The use of Artificial Intelligence (AI) is on track to revolutionize healthcare, with performance in medical tasks such as clinical diagnosis often being comparable to expert-level accuracy, at least in the laboratory. AI can play a significant role in healthcare, enabling clinicians to make more accurate and timely diagnoses and devise effective treatment plans. However, the amplification of pre-existing healthcare inequity with the use of AI models is a legitimate concern. Recent works have shown that medical imaging AI models can easily encode and learn patient-sensitive characteristics1 and cause significant performance disparities between patient subgroups.2 Therefore, it is encouraging to see more attempts, such as from Glocker et al.,3 that evaluate methods for assessing how sensitive patient information, such as ethnicity and sex, are encoded and possibly used in model predictions. Unfortunately, for many diagnostic and prognostic clinical applications, the “ground truth” used for fairness assessment metrics may already be embedded with biases and laced with suboptimal outcomes that are not explained by clinical features. As such, the medical AI community needs to go beyond solely evaluating the clinical readiness of AI models with metrics that are predicated on potentially biased and constantly shifting clinical ground truth.
A critical step towards addressing AI model bias and subgroup disparities is the establishment of common principles, guidelines, and standards that model developers adhere to. These standards would need to emphasize the importance of fairness and transparency in AI systems' design and deployment. Proper documentation of model performance across patient subgroups is a minimum requirement. Depending on the clinical use case, models should be designed and evaluated with additional impact metrics that consider existing health inequities and possible harm for disadvantaged subgroups. Recent work by MEDFAIR,4 a benchmark for building and evaluating fair medical imaging models, is a contribution towards this. An ideal guideline would need to cover requirements for appropriate debiasing techniques and evaluation metrics for different sources of bias. These include, but are not limited to, bias arising from dataset composition, model feature encoding, the use of learned demographic features (also known as shortcut features), and bias in ground truth labels.

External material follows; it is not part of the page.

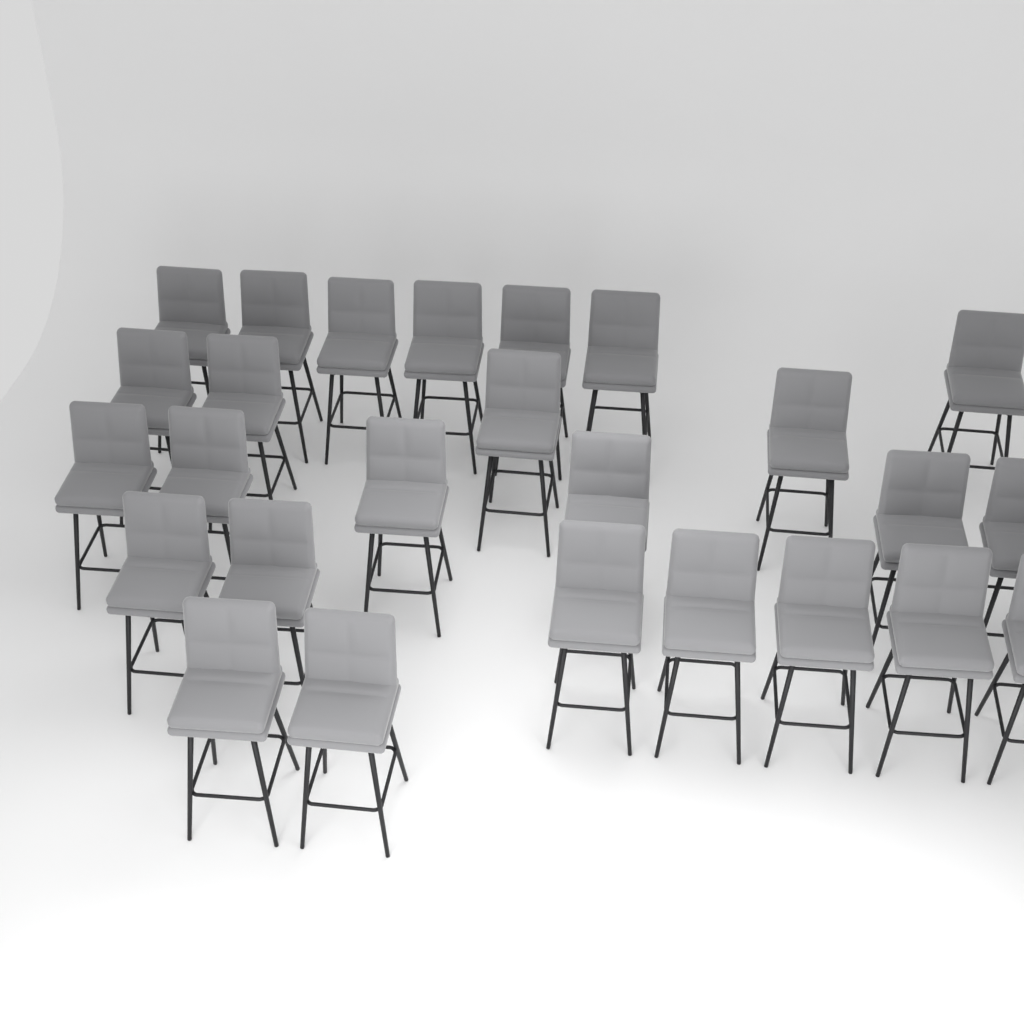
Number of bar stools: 26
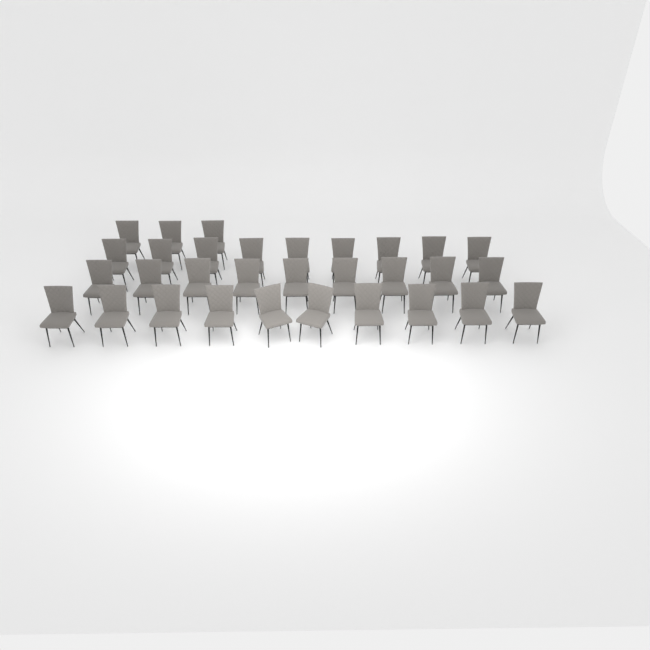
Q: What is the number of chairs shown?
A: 31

Datasets can encode bias, such as from underrepresentation of already disadvantaged subgroups. Clinician bias can also be reflected in data and learned by AI. In medical images, bias may even be introduced from access to different quality scanners. These biases in the data should be documented, e.g., by using “datasheets for datasets”.5 Federated learning methods can also aid in training/tuning model(s) on more varied databases from different parts of the world and/or from underrepresented subgroups. Moreover, dataset bias mitigating strategies may be helpful, including dataset preprocessing, e.g., reweighing unintended features so that they are statistically independent of the target/outcome label.6 However, it is unclear how well these methods work for medical images.
Model feature encoding is another source of bias. AI models can identify race and sex from medical images across modalities and use these characteristics to detect diseases, even when such characteristics are not associated with the diagnosis.1 Even after removing sensitive information from datasets, which may not even be possible for medical images, models can still encode and use other correlated features for prediction. The “fairness through awareness” framework7 shows why we cannot assume sensitive information has been expunged from a dataset. The framework also offers a metric-based approach for ensuring that a model's labeling of similar individuals is indeed similar.
Furthermore, models can inherit disparities from medical data through learning to depend on correlations between unrelated input features (e.g., nonbinary gender, immigration status), and the predicted outcomes. Glocker et al. highlighted difficulties in detecting what information is used in model predictions,3 despite trying a range of methods from transfer learning, multitask learning, and unsupervised exploration of feature representations. Besides these methods, algorithmic transparency, explainability and interpretability,8,9 focus instead on understanding how encoded input features are used for model prediction. Without an in-depth understanding of what features AI models use in making predictions, the promise of AI may not be realized.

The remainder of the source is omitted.